## EXERCISE
Convert the lines of the entries below, from the line containing "LoveTheSun12" down to the line containing "here before we", both included, into a JSON list of strings with one string per line and blank lines omitted.

## PROVIDED MATERIAL
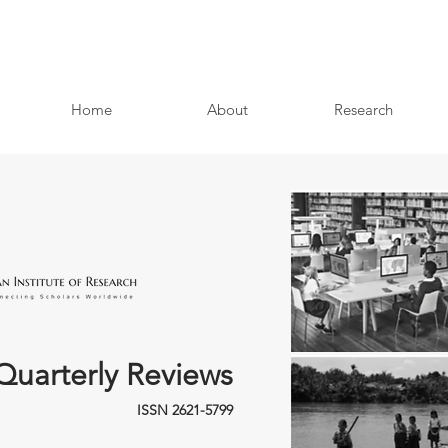
Home
About
Research
Quarterly Reviews
ISSN 2621-5799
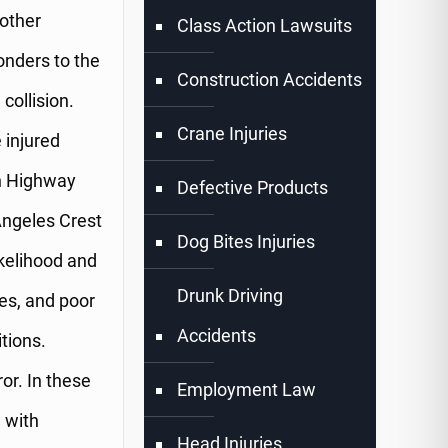
 other
Class Action Lawsuits
onders to the
Construction Accidents
collision.
Crane Injuries
 injured
n Highway
Defective Products
ngeles Crest
Dog Bites Injuries
ikelihood and
Drunk Driving
es, and poor
Accidents
itions.
or. In these
Employment Law
 with
Head Injuries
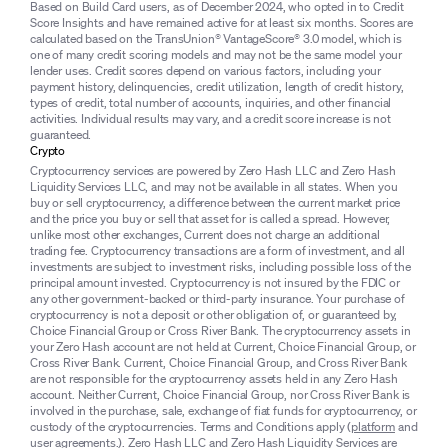
Based on Build Card users, as of December 2024, who opted in to Credit
Score Insights and have remained active for at least six months. Scores are
calculated based on the TransUnion® VantageScore® 3.0 model, which is
one of many credit scoring models and may not be the same model your
lender uses. Credit scores depend on various factors, including your
payment history, delinquencies, credit utilization, length of credit history,
types of credit, total number of accounts, inquiries, and other financial
activities. Individual results may vary, and a credit score increase is not
guaranteed.
Crypto
Cryptocurrency services are powered by Zero Hash LLC and Zero Hash
Liquidity Services LLC, and may not be available in all states. When you
buy or sell cryptocurrency, a difference between the current market price
and the price you buy or sell that asset for is called a spread. However,
unlike most other exchanges, Current does not charge an additional
trading fee. Cryptocurrency transactions are a form of investment, and all
investments are subject to investment risks, including possible loss of the
principal amount invested. Cryptocurrency is not insured by the FDIC or
any other government-backed or third-party insurance. Your purchase of
cryptocurrency is not a deposit or other obligation of, or guaranteed by,
Choice Financial Group or Cross River Bank. The cryptocurrency assets in
your Zero Hash account are not held at Current, Choice Financial Group, or
Cross River Bank. Current, Choice Financial Group, and Cross River Bank
are not responsible for the cryptocurrency assets held in any Zero Hash
account. Neither Current, Choice Financial Group, nor Cross River Bank is
involved in the purchase, sale, exchange of fiat funds for cryptocurrency, or
custody of the cryptocurrencies. Terms and Conditions apply (
platform
and
user agreements
.). Zero Hash LLC and Zero Hash Liquidity Services are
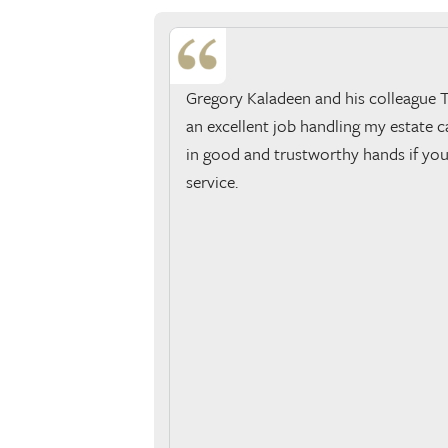
Gregory Kaladeen and his colleague 
an excellent job handling my estate ca
in good and trustworthy hands if you
service.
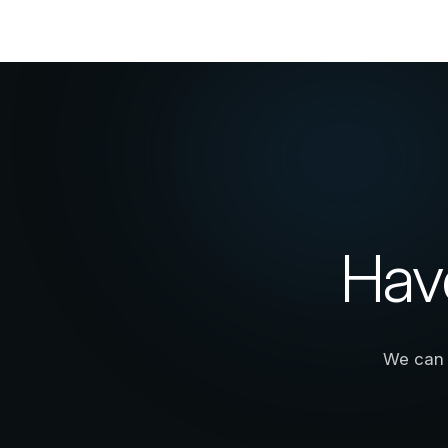
Hav
We can 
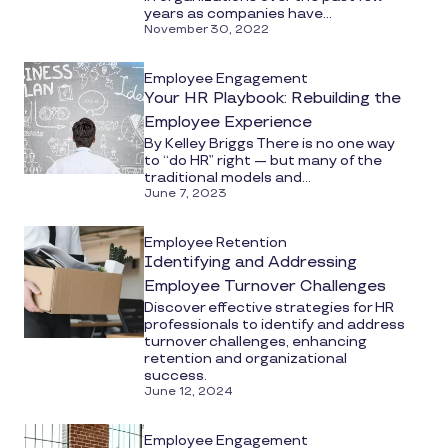
years as companies have...
November 30, 2022
Employee Engagement
Your HR Playbook: Rebuilding the
Employee Experience
By Kelley Briggs There is no one way
to “do HR” right — but many of the
traditional models and...
June 7, 2023
Employee Retention
Identifying and Addressing
Employee Turnover Challenges
Discover effective strategies for HR
professionals to identify and address
turnover challenges, enhancing
retention and organizational
success.
June 12, 2024
Employee Engagement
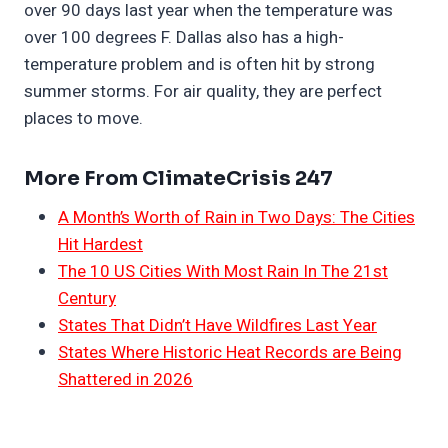
over 90 days last year when the temperature was
over 100 degrees F. Dallas also has a high-
temperature problem and is often hit by strong
summer storms. For air quality, they are perfect
places to move.
More From ClimateCrisis 247
A Month’s Worth of Rain in Two Days: The Cities
Hit Hardest
The 10 US Cities With Most Rain In The 21st
Century
States That Didn’t Have Wildfires Last Year
States Where Historic Heat Records are Being
Shattered in 2026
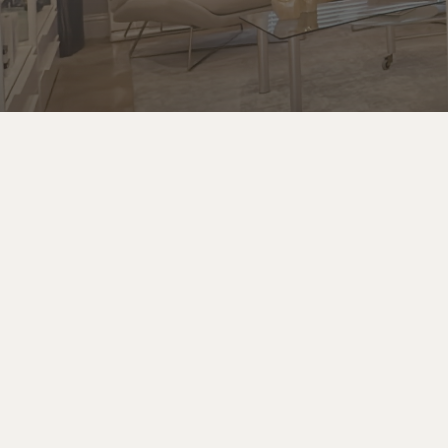
Email
Looking to book a Spa Party, sign up for a Spa Club
Membership, or have a question about our
services?
info@sbspa.com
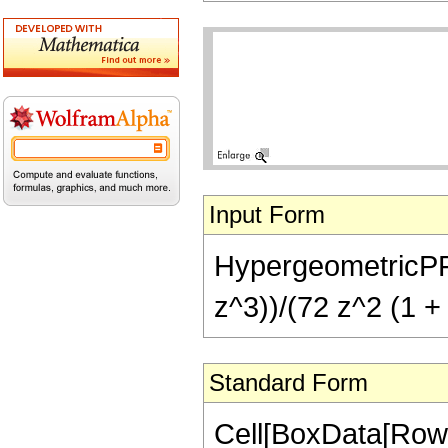
Input Form
HypergeometricPFQ[
z^3))/(72 z^2 (1 + 
Standard Form
Cell[BoxData[RowB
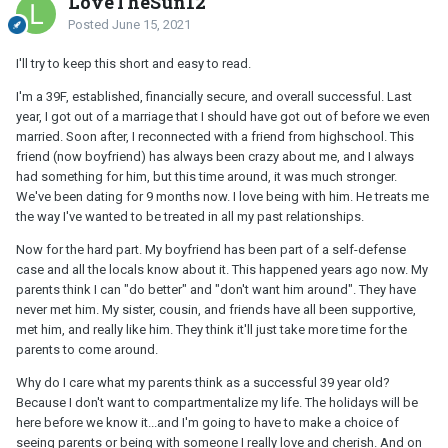
LoveTheSun12
Posted
June 15, 2021
I'll try to keep this short and easy to read.
I'm a 39F, established, financially secure, and overall successful. Last
year, I got out of a marriage that I should have got out of before we even
married. Soon after, I reconnected with a friend from highschool. This
friend (now boyfriend) has always been crazy about me, and I always
had something for him, but this time around, it was much stronger.
We've been dating for 9 months now. I love being with him. He treats me
the way I've wanted to be treated in all my past relationships.
Now for the hard part. My boyfriend has been part of a self-defense
case and all the locals know about it. This happened years ago now. My
parents think I can "do better" and "don't want him around". They have
never met him. My sister, cousin, and friends have all been supportive,
met him, and really like him. They think it'll just take more time for the
parents to come around.
Why do I care what my parents think as a successful 39 year old?
Because I don't want to compartmentalize my life. The holidays will be
here before we know it...and I'm going to have to make a choice of
seeing parents or being with someone I really love and cherish. And on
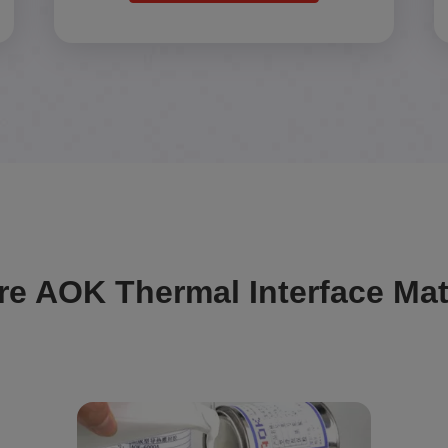
re AOK Thermal Interface Mat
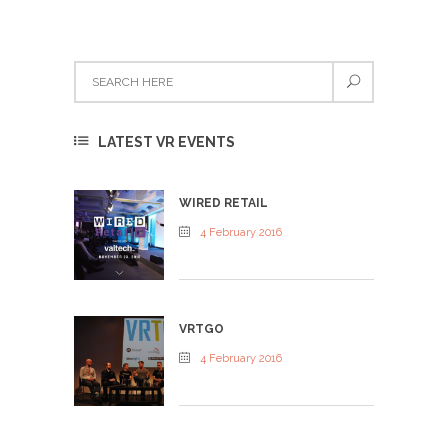
LATEST VR EVENTS
WIRED RETAIL
4 February 2016
VRTGO
4 February 2016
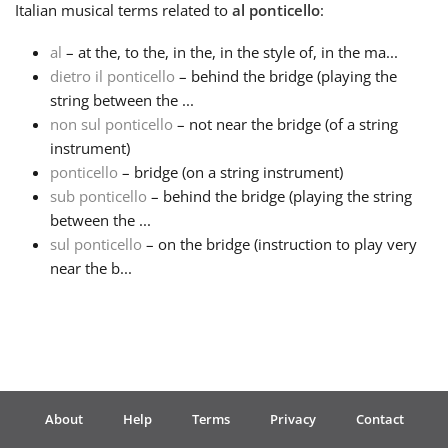
Italian
musical terms related to
al ponticello
:
Français
al
– at the, to the, in the, in the style of, in the ma...
dietro il ponticello
– behind the bridge (playing the
string between the ...
한국어
non sul ponticello
– not near the bridge (of a string
instrument)
हिन्दी
ponticello
– bridge (on a string instrument)
sub ponticello
– behind the bridge (playing the string
between the ...
Italiano
sul ponticello
– on the bridge (instruction to play very
near the b...
日本語
Polski
About
Help
Terms
Privacy
Contact
Português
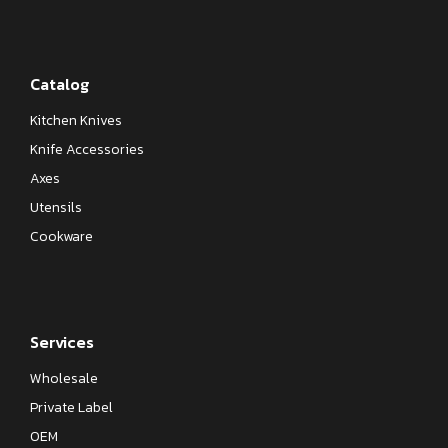
Catalog
Kitchen Knives
Knife Accessories
Axes
Utensils
Cookware
Services
Wholesale
Private Label
OEM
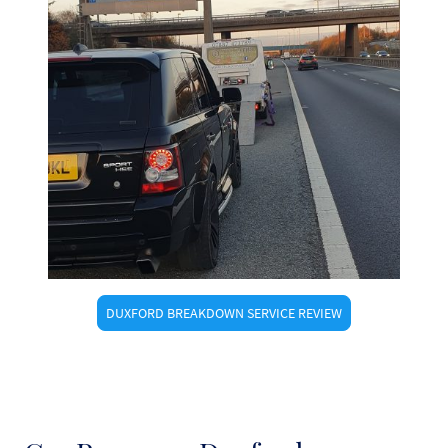
DUXFORD BREAKDOWN SERVICE REVIEW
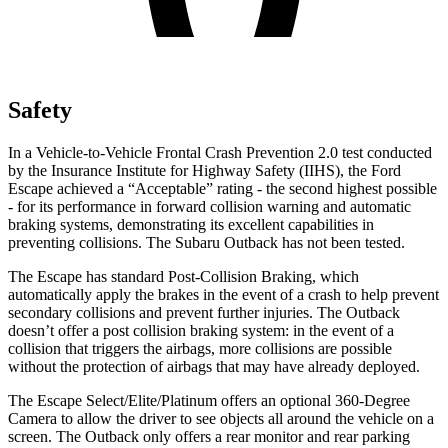
Safety
In a Vehicle-to-Vehicle Frontal Crash Prevention 2.0 test conducted
by the Insurance Institute for Highway Safety (IIHS), the Ford
Escape achieved a “Acceptable” rating - the second highest possible
- for its performance in forward collision warning and automatic
braking systems, demonstrating its excellent capabilities in
preventing collisions. The Subaru Outback has not been tested.
The Escape has standard Post-Collision Braking, which
automatically apply the brakes in the event of a crash to help prevent
secondary collisions and prevent further injuries. The Outback
doesn’t offer a post collision braking system: in the event of a
collision that triggers the airbags, more collisions are possible
without the protection of airbags that may have already deployed.
The Escape Select/Elite/Platinum offers an optional 360-Degree
Camera to allow the driver to see objects all around the vehicle on a
screen. The Outback only offers a rear monitor and rear parking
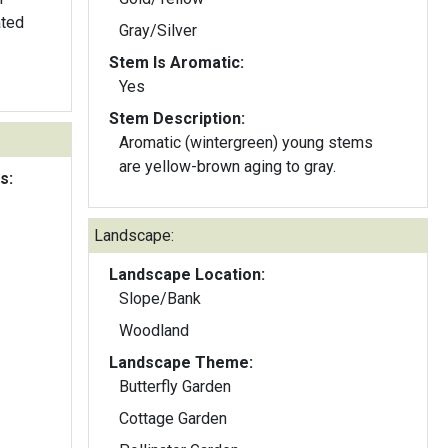
ated
Gray/Silver
Stem Is Aromatic:
Yes
Stem Description:
Aromatic (wintergreen) young stems
are yellow-brown aging to gray.
s:
Landscape:
Landscape Location:
Slope/Bank
Woodland
Landscape Theme:
Butterfly Garden
Cottage Garden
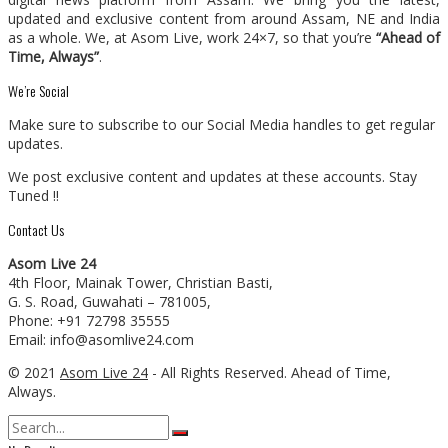
updated and exclusive content from around Assam, NE and India
as a whole. We, at Asom Live, work 24×7, so that you’re
“Ahead of
Time, Always”
.
We’re Social
Make sure to subscribe to our Social Media handles to get regular
updates.
We post exclusive content and updates at these accounts. Stay
Tuned !!
Contact Us
Asom Live 24
4th Floor, Mainak Tower, Christian Basti,
G. S. Road, Guwahati – 781005,
Phone: +91 72798 35555
Email: info@asomlive24.com
© 2021
Asom Live 24
- All Rights Reserved. Ahead of Time,
Always.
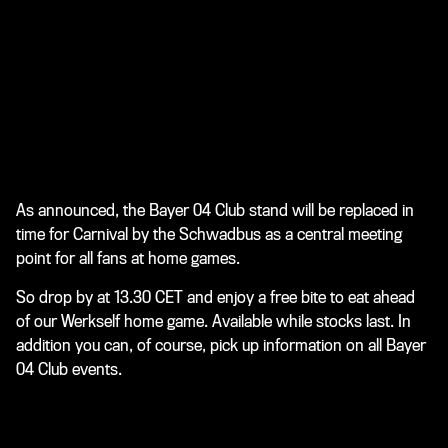
As announced, the Bayer 04 Club stand will be replaced in
time for Carnival by the Schwadbus as a central meeting
point for all fans at home games.
So drop by at 13.30 CET and enjoy a free bite to eat ahead
of our Werkself home game. Available while stocks last. In
addition you can, of course, pick up information on all Bayer
04 Club events.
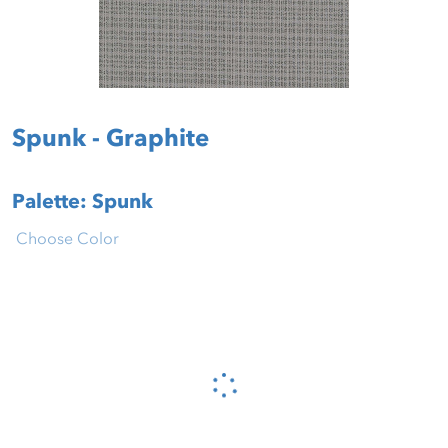
Spunk - Graphite
Palette: Spunk
Choose Color
Please wait...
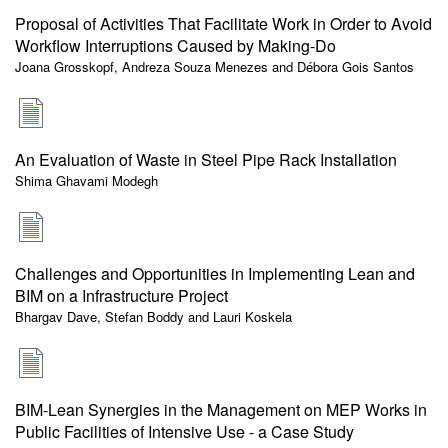
Proposal of Activities That Facilitate Work in Order to Avoid
Workflow Interruptions Caused by Making-Do
Joana Grosskopf, Andreza Souza Menezes and Débora Gois Santos
An Evaluation of Waste in Steel Pipe Rack Installation
Shima Ghavami Modegh
Challenges and Opportunities in Implementing Lean and
BIM on a Infrastructure Project
Bhargav Dave, Stefan Boddy and Lauri Koskela
BIM-Lean Synergies in the Management on MEP Works in
Public Facilities of Intensive Use - a Case Study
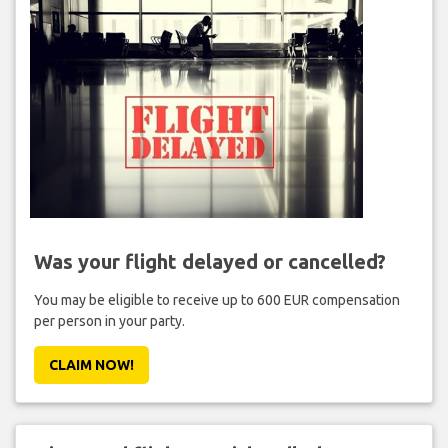
Was your flight delayed or cancelled?
You may be eligible to receive up to 600 EUR compensation
per person in your party.
CLAIM NOW!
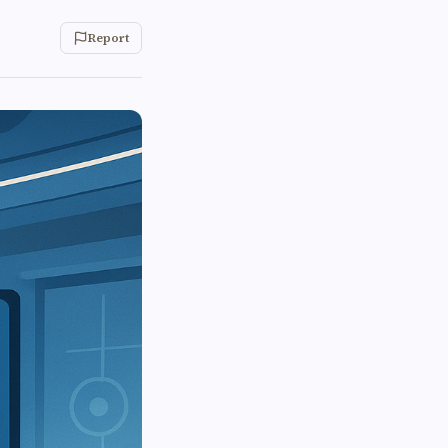
Report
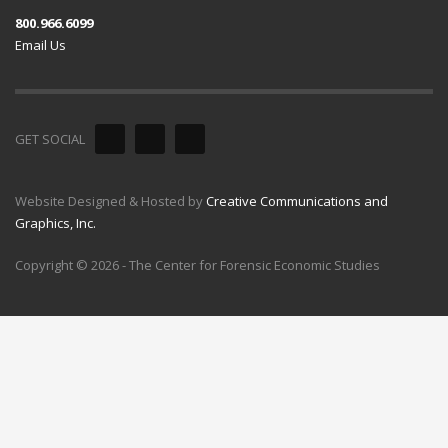
800.966.6099
Email Us
GET SOCIAL
Website Designed & Hosted by
Creative Communications and
Graphics, Inc.
Copyright © 2026 - The Center for Forensic Economic Studies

## TASK RESULT
[
  "LoveTheSun12",
  "Posted",
  "June 15, 2021",
  "I'll try to keep this short and easy to read.",
  "I'm a 39F, established, financially secure, and overall successful. Last",
  "year, I got out of a marriage that I should have got out of before we even",
  "married. Soon after, I reconnected with a friend from highschool. This",
  "friend (now boyfriend) has always been crazy about me, and I always",
  "had something for him, but this time around, it was much stronger.",
  "We've been dating for 9 months now. I love being with him. He treats me",
  "the way I've wanted to be treated in all my past relationships.",
  "Now for the hard part. My boyfriend has been part of a self-defense",
  "case and all the locals know about it. This happened years ago now. My",
  "parents think I can \"do better\" and \"don't want him around\". They have",
  "never met him. My sister, cousin, and friends have all been supportive,",
  "met him, and really like him. They think it'll just take more time for the",
  "parents to come around.",
  "Why do I care what my parents think as a successful 39 year old?",
  "Because I don't want to compartmentalize my life. The holidays will be",
  "here before we know it...and I'm going to have to make a choice of"
]